*> what good is it if it's not reproducible?* I am one of those people who *actu...

KirinDave · on June 5, 2019

> High-quality or easy to install code is not necessary for a result to be reproducible. True reproduction would mean coding the algorithm from scratch by following the written description, and that's what it literally means in most other fields of science.

Which failed here. However, you're going to have a difficult time convincing many people that the attributes you described would be bad properties, just that they might not justify their expense.

> You can't download & install a Large Hadron Collider in an afternoon. Does that mean the LHC experiments are "not reproducible"? Of course not.

By the same token though, the LHC repeats experiments and solicits feedback on how to improve their methods, which they go to great lengths to publish and simulate, because they're aware of this problem.

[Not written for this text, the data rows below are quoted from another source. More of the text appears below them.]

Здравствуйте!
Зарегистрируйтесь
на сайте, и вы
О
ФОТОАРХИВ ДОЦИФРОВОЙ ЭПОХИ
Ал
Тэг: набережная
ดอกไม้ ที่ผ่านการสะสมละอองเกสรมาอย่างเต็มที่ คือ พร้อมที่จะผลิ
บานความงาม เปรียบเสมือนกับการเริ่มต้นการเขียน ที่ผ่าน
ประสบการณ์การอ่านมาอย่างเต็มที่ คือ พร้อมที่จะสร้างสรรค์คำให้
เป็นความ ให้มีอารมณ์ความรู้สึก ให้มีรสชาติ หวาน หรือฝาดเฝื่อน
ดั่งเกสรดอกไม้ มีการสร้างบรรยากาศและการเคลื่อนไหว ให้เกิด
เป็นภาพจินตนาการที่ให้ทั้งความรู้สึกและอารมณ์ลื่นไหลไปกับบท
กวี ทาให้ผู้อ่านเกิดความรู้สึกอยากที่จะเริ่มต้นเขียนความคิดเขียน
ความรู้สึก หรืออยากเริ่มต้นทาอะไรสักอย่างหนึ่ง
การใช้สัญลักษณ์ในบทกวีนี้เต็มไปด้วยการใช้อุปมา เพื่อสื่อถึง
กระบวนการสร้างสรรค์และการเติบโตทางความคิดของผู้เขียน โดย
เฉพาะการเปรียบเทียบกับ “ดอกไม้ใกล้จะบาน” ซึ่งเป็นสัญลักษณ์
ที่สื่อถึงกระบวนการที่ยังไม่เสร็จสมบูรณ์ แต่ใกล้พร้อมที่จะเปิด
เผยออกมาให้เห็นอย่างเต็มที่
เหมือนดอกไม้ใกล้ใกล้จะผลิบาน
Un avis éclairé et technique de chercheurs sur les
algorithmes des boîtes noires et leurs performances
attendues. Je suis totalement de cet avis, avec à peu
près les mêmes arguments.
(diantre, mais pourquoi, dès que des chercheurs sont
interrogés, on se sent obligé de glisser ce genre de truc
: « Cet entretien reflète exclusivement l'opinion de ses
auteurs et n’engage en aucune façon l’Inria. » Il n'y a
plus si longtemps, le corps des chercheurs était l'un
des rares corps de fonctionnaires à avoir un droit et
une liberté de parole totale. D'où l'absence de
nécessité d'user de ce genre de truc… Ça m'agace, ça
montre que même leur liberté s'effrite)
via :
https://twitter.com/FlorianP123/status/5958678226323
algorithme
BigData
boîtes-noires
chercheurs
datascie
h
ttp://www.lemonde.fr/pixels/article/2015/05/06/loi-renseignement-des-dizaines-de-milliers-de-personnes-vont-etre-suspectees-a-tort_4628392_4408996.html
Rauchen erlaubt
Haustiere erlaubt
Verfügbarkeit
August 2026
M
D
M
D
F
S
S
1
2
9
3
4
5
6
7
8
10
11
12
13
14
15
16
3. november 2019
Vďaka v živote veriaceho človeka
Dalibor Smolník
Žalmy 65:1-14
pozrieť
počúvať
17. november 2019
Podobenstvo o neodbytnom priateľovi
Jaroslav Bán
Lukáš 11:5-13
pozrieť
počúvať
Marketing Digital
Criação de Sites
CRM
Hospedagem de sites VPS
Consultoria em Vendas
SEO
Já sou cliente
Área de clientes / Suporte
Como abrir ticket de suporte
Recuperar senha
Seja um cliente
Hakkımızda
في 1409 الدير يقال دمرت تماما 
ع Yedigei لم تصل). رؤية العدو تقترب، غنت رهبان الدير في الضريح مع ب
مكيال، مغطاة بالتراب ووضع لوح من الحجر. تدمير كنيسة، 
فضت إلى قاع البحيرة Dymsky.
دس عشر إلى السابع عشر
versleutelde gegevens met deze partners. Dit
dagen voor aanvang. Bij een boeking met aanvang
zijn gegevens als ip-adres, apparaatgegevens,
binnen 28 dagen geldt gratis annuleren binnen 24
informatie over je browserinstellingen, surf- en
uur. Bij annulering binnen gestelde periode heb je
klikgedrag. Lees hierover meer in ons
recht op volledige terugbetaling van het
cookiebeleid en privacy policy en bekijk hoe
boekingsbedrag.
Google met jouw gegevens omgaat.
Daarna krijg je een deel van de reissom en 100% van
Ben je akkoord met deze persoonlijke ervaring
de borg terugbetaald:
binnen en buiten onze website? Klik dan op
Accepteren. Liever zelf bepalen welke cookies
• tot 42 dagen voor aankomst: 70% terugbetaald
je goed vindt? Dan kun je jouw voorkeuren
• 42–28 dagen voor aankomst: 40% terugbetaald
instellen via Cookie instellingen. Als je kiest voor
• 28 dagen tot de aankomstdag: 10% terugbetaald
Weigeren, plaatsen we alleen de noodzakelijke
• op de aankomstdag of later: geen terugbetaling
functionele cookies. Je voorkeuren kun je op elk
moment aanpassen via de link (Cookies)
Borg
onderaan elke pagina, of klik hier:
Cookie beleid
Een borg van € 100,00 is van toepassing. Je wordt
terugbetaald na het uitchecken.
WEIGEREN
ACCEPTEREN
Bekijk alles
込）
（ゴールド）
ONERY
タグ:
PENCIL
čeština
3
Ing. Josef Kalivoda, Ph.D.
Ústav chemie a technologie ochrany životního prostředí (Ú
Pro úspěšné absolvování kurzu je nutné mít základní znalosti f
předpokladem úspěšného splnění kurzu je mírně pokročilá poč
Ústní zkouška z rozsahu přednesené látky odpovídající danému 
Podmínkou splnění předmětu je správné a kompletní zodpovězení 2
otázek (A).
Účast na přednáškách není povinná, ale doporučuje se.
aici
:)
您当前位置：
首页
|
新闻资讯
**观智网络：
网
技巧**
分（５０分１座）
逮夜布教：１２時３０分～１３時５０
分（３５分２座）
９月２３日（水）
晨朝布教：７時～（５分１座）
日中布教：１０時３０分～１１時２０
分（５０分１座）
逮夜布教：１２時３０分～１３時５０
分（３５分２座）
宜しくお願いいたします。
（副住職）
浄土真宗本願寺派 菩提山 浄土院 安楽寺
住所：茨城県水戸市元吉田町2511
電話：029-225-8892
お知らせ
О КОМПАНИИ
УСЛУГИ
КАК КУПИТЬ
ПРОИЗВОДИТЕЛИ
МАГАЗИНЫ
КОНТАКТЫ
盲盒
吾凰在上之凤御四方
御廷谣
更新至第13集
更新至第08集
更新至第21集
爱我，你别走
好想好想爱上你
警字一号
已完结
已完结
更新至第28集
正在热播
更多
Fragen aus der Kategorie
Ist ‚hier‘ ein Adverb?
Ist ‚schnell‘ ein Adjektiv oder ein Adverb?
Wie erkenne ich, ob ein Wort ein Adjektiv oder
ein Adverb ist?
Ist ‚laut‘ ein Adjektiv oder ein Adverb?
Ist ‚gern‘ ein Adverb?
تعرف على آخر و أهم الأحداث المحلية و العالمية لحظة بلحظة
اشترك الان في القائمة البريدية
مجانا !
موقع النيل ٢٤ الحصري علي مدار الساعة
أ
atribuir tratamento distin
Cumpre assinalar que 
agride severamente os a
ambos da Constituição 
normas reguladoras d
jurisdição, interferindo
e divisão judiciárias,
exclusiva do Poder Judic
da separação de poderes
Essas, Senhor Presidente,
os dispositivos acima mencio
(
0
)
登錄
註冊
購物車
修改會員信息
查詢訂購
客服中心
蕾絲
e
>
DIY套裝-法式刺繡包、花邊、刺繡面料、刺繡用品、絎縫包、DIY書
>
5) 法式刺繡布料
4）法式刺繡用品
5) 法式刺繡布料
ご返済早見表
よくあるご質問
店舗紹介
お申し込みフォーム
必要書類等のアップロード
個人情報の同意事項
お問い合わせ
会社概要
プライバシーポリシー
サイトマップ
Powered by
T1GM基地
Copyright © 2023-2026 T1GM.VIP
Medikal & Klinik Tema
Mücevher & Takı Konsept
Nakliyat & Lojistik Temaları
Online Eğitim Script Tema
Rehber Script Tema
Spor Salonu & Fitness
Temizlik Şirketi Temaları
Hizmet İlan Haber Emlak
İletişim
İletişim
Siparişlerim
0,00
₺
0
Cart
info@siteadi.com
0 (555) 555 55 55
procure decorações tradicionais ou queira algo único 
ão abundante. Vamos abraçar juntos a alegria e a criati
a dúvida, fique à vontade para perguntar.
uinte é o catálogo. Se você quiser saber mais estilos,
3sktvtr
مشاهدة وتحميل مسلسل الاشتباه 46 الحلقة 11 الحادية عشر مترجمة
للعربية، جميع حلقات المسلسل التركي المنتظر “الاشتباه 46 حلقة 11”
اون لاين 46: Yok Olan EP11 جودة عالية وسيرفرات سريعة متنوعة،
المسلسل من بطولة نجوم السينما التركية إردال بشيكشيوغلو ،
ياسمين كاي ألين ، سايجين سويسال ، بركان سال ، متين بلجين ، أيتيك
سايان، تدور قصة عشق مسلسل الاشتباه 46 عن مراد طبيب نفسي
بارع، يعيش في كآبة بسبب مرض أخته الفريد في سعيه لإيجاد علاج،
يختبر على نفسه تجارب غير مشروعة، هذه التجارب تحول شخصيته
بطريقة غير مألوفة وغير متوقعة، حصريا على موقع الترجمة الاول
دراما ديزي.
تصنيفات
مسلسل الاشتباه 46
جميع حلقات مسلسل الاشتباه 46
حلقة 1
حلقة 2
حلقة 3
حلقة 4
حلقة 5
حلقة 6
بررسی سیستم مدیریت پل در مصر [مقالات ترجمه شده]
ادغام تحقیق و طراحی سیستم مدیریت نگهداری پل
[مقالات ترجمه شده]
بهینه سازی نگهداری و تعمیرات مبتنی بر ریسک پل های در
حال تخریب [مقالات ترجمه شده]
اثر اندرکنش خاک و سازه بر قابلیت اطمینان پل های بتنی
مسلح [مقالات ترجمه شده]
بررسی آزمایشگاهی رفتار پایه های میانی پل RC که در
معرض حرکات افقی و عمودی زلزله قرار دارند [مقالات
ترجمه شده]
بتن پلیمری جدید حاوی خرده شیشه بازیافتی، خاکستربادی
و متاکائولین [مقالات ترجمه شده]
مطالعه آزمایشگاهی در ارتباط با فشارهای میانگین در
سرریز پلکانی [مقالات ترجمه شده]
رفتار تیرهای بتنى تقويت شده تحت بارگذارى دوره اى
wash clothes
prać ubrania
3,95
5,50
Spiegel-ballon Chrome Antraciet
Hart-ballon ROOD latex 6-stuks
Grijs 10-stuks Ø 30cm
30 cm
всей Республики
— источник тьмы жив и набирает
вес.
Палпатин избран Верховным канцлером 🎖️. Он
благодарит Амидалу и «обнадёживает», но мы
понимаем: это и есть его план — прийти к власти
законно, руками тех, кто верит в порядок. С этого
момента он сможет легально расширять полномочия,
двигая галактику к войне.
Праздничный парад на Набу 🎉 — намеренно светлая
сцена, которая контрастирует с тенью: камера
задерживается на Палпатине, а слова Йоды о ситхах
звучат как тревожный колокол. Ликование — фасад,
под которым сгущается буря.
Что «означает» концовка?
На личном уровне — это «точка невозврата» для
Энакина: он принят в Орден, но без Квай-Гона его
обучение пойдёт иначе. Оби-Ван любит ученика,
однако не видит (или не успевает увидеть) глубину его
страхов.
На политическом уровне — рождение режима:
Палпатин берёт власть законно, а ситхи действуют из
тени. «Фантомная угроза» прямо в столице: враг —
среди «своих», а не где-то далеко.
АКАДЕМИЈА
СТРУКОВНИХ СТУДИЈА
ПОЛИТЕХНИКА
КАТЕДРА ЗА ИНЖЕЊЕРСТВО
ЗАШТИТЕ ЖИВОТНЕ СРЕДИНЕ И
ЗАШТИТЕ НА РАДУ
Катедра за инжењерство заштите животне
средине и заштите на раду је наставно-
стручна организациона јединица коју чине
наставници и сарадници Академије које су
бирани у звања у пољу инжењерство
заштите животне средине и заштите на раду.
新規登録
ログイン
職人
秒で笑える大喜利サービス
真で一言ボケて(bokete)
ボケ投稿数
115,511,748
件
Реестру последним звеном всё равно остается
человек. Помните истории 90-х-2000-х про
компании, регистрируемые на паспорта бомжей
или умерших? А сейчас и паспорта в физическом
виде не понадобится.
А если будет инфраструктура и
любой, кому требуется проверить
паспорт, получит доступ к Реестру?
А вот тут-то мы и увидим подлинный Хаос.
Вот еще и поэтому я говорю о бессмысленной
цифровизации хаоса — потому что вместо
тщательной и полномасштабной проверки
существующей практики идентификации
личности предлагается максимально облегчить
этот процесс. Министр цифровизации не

> IMO, the "blindly rerun the code" definition of reproduction is actually a HUGE barrier to creating a true culture of reproducability in computer science. It results in super lazy reviewing where "public source code that's easy to install and puts the correct-sounding shit into STDOUT" becomes a stand-in for "paper actually describes a novel idea in enough detail that it can be truly reproduced".

Ah, yes. Yes. "If this code is TOO reproducible then people might reproduce it, and handwave handwave the quality of papers would decline.

That's certainly NOT the case in pure CS papers, which have only improved since the days when folks felt that "Lenses, Bananas and Barbed Wire" was how folks should go about writing papers.

Now, physics might be different. But there is surely a middle ground between, "I've shipped you a LHC just plug in in lol" and "This paper doesn't even remotely describe how we achived the results."

If you believe that wasting the time of scientists is bad, then surely you're for clear papers with accurate descriptions of the methods so that those who go and reproduce your work are not sent on wild goose chases?

> As a scientist who has actually done that leg work, I don't think packaging code so that it runs with a single click is the best use of public money in science in 99.9999% of cases.

No, we got that part. But surely someone does and maybe you can design your work to leverage that rather than reproducing and discarding scaffolding. My big concern here is that a lot of scientists (like you claim to be) are underqualified and unpracticed at software, and thus are surely seeing at least some aspect of their work distorted by software and hardware issues.

> Which I guess is just another way of saying that scientists should spend their time on science, not engineering.

Scientists are not going to be able to escape engineering. No one else is going to build what they need besides them.

> please remember who's going to be doing the actual work you're demanding. It's mostly phd students who make $30K/yr. And they have to do this work in their free time because their 60 hr/wk day job is fully allocated to doing the actual science.

Yeah, I'm aware. I suspect their lot would be better if your attitude wasn't that their work is disposable and unimportant.